ECLI:NL:GHAMS:2015:5784
Gerechtshof Amsterdam
- Raadkamer
- Rechtspraak.nl
Afweging schorsingsverzoek in hoger beroep inzake voorlopige hechtenis
In deze zaak heeft het Gerechtshof Amsterdam op 11 maart 2015 uitspraak gedaan in het hoger beroep van de verdachte, geboren in de Dominicaanse Republiek, die in voorlopige hechtenis was genomen. De verdachte had hoger beroep ingesteld tegen de beschikking van de rechtbank Noord-Holland, locatie Alkmaar, die op 11 februari 2015 een bevel tot gevangenhouding had gegeven. Het hof heeft kennisgenomen van de relevante stukken en heeft zowel de advocaat-generaal als de verdachte, bijgestaan door zijn raadsman mr. M. van der Himst, gehoord.
De beoordeling van het hof richtte zich op het verzoek van de verdachte tot schorsing van de voorlopige hechtenis. Het hof overwoog dat bij een dergelijk verzoek het belang van de verdachte bij invrijheidstelling moet worden afgewogen tegen de gewichtige redenen van maatschappelijke veiligheid die in het bevel tot gevangenhouding zijn aangevoerd. Het hof concludeerde dat er sprake was van een zeer ernstig feit waarbij het slachtoffer was overleden. Hoewel de raadsman persoonlijke omstandigheden van de verdachte naar voren had gebracht, oordeelde het hof dat deze omstandigheden onvoldoende onderbouwd waren in het dossier.

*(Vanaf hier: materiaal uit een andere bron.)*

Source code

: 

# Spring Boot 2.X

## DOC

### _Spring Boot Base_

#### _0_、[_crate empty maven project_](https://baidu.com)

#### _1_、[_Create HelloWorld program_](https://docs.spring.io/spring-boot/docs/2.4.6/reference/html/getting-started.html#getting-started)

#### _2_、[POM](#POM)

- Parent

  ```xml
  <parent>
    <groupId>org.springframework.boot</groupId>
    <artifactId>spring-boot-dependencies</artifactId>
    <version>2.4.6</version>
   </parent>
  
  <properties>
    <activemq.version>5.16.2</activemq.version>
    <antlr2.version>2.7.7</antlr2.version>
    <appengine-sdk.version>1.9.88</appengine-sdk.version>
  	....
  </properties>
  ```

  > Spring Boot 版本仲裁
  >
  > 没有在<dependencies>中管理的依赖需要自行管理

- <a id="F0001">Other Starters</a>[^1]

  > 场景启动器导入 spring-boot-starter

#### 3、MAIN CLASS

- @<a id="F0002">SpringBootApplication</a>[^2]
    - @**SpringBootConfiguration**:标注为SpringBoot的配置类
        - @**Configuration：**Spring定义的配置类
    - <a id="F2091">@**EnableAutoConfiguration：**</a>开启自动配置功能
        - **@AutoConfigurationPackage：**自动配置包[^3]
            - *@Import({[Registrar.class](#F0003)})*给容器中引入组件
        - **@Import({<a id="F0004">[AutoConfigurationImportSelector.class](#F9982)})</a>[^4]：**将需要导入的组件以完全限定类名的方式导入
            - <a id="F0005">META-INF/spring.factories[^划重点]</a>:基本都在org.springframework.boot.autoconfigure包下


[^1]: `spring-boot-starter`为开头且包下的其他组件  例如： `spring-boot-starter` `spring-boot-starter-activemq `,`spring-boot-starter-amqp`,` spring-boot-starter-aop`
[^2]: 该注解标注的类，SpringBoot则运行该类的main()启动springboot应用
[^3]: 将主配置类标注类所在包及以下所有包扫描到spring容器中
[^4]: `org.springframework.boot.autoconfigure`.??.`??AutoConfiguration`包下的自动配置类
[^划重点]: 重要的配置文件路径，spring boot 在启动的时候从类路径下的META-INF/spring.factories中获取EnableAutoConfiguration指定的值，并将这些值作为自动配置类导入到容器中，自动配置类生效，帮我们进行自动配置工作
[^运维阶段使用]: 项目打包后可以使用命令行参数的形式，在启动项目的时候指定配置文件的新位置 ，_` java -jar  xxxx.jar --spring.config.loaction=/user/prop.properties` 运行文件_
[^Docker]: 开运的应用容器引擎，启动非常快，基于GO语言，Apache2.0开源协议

Uiteindelijk heeft het hof het verzoek tot schorsing van de voorlopige hechtenis afgewezen, omdat het belang van de verdachte niet opwoog tegen de maatschappelijke veiligheid. De beschikking van de rechtbank werd bevestigd, en het hof wees het beroep tegen de bestreden beschikking af. Deze beslissing werd genomen in raadkamer, waarbij de voorzitter en de raadsheren aanwezig waren, en de griffier K.D.M. de Lange de beschikking opmaakte. De advocaat-generaal heeft de beschikking ter kennis van de verdachte gebracht.